# GraphFrames Basics

Examples of how to use GraphFrames for basic queries, motif finding, and general graph algorithms.

## Basic setup

GraphFrames is a package for Apache Spark which provides DataFrame-based Graphs. It provides high-level APIs in Scala, Java, and Python. It aims to provide both the functionality of GraphX and extended functionality taking advantage of Spark DataFrames. This extended functionality includes motif finding, DataFrame-based serialization, and highly expressive graph queries.

In order to be able to use this API, we need to first import the python modules. This assumes the GraphFrames Spark package has been already configured correctly to run with this notebook.

In [None]:
import pyspark
from pyspark.context import SparkContext
from pyspark.sql import SparkSession, SQLContext
from pyspark.sql.functions import regexp_replace
from pyspark.sql.types import *
from graphframes import *

## Preparing the data

Graph consist of set of vertices set of edges.
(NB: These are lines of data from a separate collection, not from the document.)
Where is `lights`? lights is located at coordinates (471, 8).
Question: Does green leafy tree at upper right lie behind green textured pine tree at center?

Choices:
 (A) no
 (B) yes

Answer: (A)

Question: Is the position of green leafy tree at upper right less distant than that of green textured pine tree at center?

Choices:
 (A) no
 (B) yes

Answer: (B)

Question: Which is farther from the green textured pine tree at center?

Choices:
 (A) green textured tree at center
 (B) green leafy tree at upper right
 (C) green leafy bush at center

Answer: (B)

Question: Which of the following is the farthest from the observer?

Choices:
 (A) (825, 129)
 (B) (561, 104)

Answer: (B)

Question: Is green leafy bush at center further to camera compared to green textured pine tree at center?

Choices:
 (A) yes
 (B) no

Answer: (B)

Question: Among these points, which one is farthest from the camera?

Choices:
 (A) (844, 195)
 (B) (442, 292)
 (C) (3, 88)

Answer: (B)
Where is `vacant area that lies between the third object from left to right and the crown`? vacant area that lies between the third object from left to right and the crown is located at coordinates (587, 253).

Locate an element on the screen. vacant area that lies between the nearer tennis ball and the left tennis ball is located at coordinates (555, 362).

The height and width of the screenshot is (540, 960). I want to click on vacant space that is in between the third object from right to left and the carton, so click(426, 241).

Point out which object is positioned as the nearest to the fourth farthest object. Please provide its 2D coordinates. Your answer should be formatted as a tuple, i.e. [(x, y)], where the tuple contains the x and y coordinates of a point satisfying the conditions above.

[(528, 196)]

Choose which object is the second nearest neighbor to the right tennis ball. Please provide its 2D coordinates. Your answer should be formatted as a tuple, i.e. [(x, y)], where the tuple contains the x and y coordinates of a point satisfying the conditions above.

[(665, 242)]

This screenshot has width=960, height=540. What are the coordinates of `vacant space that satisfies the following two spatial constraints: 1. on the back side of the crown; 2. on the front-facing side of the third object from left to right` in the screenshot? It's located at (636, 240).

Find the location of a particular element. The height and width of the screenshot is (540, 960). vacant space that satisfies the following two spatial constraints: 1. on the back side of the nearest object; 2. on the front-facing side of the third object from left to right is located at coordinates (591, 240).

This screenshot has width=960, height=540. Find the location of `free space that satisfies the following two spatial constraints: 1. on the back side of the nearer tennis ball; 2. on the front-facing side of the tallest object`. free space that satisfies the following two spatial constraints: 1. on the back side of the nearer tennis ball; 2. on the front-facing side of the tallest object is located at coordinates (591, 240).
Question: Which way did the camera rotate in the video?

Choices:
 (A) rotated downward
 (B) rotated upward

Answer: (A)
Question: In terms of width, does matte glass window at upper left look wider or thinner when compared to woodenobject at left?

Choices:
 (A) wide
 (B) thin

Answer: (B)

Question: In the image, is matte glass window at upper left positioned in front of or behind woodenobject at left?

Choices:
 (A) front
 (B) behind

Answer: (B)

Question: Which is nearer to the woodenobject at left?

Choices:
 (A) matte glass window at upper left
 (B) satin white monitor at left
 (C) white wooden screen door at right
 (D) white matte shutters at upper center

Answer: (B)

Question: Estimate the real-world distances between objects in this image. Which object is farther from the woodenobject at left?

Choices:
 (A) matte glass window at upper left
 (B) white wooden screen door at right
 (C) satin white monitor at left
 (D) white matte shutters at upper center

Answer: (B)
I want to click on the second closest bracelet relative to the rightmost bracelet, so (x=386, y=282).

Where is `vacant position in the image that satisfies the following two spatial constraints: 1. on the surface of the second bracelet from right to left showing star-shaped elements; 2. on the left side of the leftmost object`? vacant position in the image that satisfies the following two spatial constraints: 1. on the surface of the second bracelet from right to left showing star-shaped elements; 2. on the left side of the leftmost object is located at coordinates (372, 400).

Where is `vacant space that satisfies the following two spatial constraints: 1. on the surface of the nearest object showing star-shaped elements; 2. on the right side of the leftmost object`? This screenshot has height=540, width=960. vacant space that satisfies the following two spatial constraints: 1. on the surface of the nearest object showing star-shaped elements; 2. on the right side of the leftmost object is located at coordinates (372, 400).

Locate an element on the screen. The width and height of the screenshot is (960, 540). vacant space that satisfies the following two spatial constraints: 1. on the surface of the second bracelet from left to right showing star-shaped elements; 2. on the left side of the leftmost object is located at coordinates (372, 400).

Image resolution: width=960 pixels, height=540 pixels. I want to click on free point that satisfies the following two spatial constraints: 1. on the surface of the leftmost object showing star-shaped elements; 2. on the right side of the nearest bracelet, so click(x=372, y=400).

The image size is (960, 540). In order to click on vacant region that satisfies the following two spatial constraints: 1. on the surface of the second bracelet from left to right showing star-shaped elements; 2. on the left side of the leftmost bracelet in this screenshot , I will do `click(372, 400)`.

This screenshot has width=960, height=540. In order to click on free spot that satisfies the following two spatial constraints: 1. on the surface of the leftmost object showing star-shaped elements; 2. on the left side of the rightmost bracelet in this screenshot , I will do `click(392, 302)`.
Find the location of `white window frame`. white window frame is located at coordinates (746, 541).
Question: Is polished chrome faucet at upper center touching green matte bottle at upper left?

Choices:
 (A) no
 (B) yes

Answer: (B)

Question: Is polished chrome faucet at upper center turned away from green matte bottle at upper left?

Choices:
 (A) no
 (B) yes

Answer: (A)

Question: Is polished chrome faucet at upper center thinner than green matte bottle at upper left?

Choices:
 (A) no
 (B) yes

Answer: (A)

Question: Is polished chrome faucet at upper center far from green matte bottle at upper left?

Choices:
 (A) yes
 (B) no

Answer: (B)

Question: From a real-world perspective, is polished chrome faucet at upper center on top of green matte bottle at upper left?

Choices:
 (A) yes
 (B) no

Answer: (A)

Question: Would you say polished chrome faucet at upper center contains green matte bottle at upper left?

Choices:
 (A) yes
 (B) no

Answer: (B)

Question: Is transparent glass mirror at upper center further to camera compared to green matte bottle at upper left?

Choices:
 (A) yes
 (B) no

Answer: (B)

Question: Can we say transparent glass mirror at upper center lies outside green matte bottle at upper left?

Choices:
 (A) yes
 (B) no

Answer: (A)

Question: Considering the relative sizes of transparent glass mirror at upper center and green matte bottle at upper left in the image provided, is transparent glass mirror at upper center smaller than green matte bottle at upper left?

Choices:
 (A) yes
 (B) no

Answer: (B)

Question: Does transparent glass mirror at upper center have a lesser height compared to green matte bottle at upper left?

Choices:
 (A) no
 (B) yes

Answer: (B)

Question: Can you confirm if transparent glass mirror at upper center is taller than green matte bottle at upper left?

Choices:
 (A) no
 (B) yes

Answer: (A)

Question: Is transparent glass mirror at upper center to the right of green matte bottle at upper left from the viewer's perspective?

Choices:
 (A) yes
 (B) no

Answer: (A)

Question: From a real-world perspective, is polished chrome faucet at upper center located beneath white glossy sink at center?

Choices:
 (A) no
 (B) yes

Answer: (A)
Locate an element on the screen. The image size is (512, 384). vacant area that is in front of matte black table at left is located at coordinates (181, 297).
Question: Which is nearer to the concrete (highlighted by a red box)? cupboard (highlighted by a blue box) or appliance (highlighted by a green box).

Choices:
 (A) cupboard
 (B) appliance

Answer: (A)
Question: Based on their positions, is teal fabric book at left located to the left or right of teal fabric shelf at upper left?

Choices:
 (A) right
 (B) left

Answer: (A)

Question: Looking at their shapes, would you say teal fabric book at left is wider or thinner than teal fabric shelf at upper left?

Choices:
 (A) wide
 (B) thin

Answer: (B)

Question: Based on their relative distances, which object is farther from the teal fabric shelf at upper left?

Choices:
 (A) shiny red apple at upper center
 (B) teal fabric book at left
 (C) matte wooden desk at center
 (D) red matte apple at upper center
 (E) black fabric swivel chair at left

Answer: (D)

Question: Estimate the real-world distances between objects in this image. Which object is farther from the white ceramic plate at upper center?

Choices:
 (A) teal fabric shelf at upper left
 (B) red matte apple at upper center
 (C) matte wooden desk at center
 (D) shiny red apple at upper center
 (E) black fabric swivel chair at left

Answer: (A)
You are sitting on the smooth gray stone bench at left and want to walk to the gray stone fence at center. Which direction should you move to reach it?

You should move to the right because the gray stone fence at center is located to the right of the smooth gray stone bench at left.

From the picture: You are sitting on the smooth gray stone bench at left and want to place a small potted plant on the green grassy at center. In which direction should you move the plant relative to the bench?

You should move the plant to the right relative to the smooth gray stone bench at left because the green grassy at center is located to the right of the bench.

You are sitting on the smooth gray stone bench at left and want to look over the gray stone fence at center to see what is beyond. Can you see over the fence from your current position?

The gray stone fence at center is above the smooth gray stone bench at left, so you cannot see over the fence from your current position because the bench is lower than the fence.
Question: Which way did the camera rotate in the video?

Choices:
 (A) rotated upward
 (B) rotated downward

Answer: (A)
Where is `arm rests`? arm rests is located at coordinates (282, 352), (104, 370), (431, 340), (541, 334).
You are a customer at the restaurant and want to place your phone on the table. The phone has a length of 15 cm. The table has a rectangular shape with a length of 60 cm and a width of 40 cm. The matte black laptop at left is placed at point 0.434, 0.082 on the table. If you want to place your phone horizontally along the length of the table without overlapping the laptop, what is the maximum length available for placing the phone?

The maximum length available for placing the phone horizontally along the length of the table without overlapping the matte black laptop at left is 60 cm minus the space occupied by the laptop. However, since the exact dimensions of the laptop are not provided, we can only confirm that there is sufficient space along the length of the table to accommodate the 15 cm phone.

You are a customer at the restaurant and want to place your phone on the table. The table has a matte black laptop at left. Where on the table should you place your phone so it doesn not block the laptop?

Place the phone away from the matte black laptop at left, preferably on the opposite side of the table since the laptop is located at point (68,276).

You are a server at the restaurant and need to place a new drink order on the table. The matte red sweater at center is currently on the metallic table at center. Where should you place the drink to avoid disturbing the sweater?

These has to be provided as data frames.

In [None]:
n_schema = StructType([StructField("id", LongType()), StructField("sex", StringType())])
n_nodes = [[0, "m"], [1, "f"], [2, "m"], [3, "m"], [4, "m"], [5, "f"], [6, "m"], [7, "f"], [8, "m"], [9, "f"]]

e_schema = StructType([StructField("src", LongType()), StructField("dst", LongType())])
n_edges = [[1,2], [2,3], [3,1], [3,4], [4,2], [2,4], [9, 1], [8, 1], [7, 1], [6, 5], [9, 0], [0,1]]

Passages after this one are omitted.